Ia responder, mas não sei porquê mudei de ideias, agarrei no meu copo cheio e levantei-o, declarando: “Estou embriagada!”, e bebi-o de um trago. Julguei que o meu gesto seria aplaudido.

Mas Astárito parou de me beijar, olhou-me fixamente e disse em voz baixa:

— Vamos para ali!

Segui a direcção dos seus olhos e vi que indicavam a porta entreaberta do quarto de cama contíguo. Pensei que também ele estivesse embriagado, e disse que não com a cabeça, mas sem violéncia, até com um pouco de coquetterie. Ele repetiu como um sonâmbulo:

— Vamos para ali!

Reparei que Gisela e Ricardo já não riam e nos olhavam em silêncio. Gisela disse:

— Coragem! Para a frente! Porque esperas?

De súbito, tive a impressão de que a minha embriaguez passara. Na verdade eu estava embriagada, mas não ao ponto de não me aperceber do perigo que me ameaçava.

— Mas eu não quero! — disse.

E levantei-me.

Astárito levantou-se também e puxou-me o braço, tentando levar-me para junto da porta. De novo os outros o encorajaram:

— Coragem, Astárito!

Astárito arrastou-me quase até à porta, apesar de me debater. Mas com uma sacudidela desembaracei-me dele e corri para a outra porta, que dava para a escada. Mas Gisela tinha sido mais rápida do que eu:

— Não! Minha filha, não! — gritava-me.

Deixando os joelhos de Ricardo, tinha alcançado a porta antes de mim e fechara-a à chave com duas voltas.

— Mas eu não quero! — repeti num tom assustado, parando em frente da mesa.

— Que importância tem isso para ti? — gritou Ricardo.

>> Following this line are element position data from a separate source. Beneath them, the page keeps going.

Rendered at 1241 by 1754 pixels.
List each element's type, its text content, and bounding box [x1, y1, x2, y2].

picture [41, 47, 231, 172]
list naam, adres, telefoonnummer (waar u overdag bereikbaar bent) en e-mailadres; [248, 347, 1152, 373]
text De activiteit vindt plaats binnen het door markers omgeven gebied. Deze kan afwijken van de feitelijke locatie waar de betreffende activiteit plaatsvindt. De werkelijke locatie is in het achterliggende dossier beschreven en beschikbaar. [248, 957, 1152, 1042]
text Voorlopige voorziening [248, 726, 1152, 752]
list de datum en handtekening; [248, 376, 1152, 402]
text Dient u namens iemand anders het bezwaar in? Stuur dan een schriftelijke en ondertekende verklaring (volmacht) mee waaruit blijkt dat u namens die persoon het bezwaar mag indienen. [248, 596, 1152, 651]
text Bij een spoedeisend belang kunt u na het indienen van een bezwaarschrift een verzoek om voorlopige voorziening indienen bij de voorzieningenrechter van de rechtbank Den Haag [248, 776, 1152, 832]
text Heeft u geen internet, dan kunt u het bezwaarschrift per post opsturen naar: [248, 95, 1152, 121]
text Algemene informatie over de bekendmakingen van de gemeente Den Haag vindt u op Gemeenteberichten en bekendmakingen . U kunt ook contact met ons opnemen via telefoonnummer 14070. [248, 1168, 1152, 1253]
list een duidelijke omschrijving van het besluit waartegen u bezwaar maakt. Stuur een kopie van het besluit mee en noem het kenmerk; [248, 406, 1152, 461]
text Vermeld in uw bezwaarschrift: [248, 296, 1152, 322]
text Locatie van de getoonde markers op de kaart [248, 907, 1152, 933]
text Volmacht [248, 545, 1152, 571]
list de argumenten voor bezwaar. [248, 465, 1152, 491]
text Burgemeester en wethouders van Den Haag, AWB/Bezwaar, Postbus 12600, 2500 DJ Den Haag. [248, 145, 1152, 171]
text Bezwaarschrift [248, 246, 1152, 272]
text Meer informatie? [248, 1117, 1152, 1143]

— Idiota! — disse-me Gisela num tom duro empurrando-me para Astárito. — Vai… Vai… deixa-te de fitas!

Compreendi então que Gisela, levada pelo seu encarniçamento e pela sua crueldade, não se dava bem conta do que fazia; esta espécie de emboscada que me tinha preparado devia parecer-lhe uma coisa alegre, espirituosa e divertida. Outro pormenor que também me chamou a atenção foi a indiferença de Ricardo, que eu sabia ser bom e incapaz da menor crueldade.

— Mas eu não quero! — disse novamente.

— Que mal é que isso tem? — perguntou Ricardo. Gisela, excitadíssima, continuava a empurrar-me, dizendo:

— Não te julgava tão parva! Anda, porque esperas? Até ali, Astárito não tinha pronunciado uma única palavra; ficara imóvel junto da porta, com os olhos fixos em mim. Agora, tranquilamente, confusamente, como se as palavras tivessem uma consistência pastosa e lhe custasse deslocá-las dos lábios, disse:

— Vem. Se não vieres, digo ao Gino que passaste a tarde deitada comigo.

Compreendi imediatamente que cumpriria a ameaça. Podemos enganar-nos quanto ao sentido de uma frase, mas não quanto ao tom de uma voz. Astárito falaria com Gino e tudo acabaria para mim ainda antes de ter começado. Hoje penso que podia ter-me revoltado. Talvez que se tivesse gritado, se me debatesse violentamente, o tivesse persuadido da inutilidade da sua vingança. Mas isto podia também para nada servir, porque o seu desejo era mais forte do que a minha repugnância. O certo é que de repente me senti definitiva e absolutamente subjugada; e, muito mais do que o desejo de me defender, o que actuava em mim era a necessidade de evitar o escândalo que me ameaçava.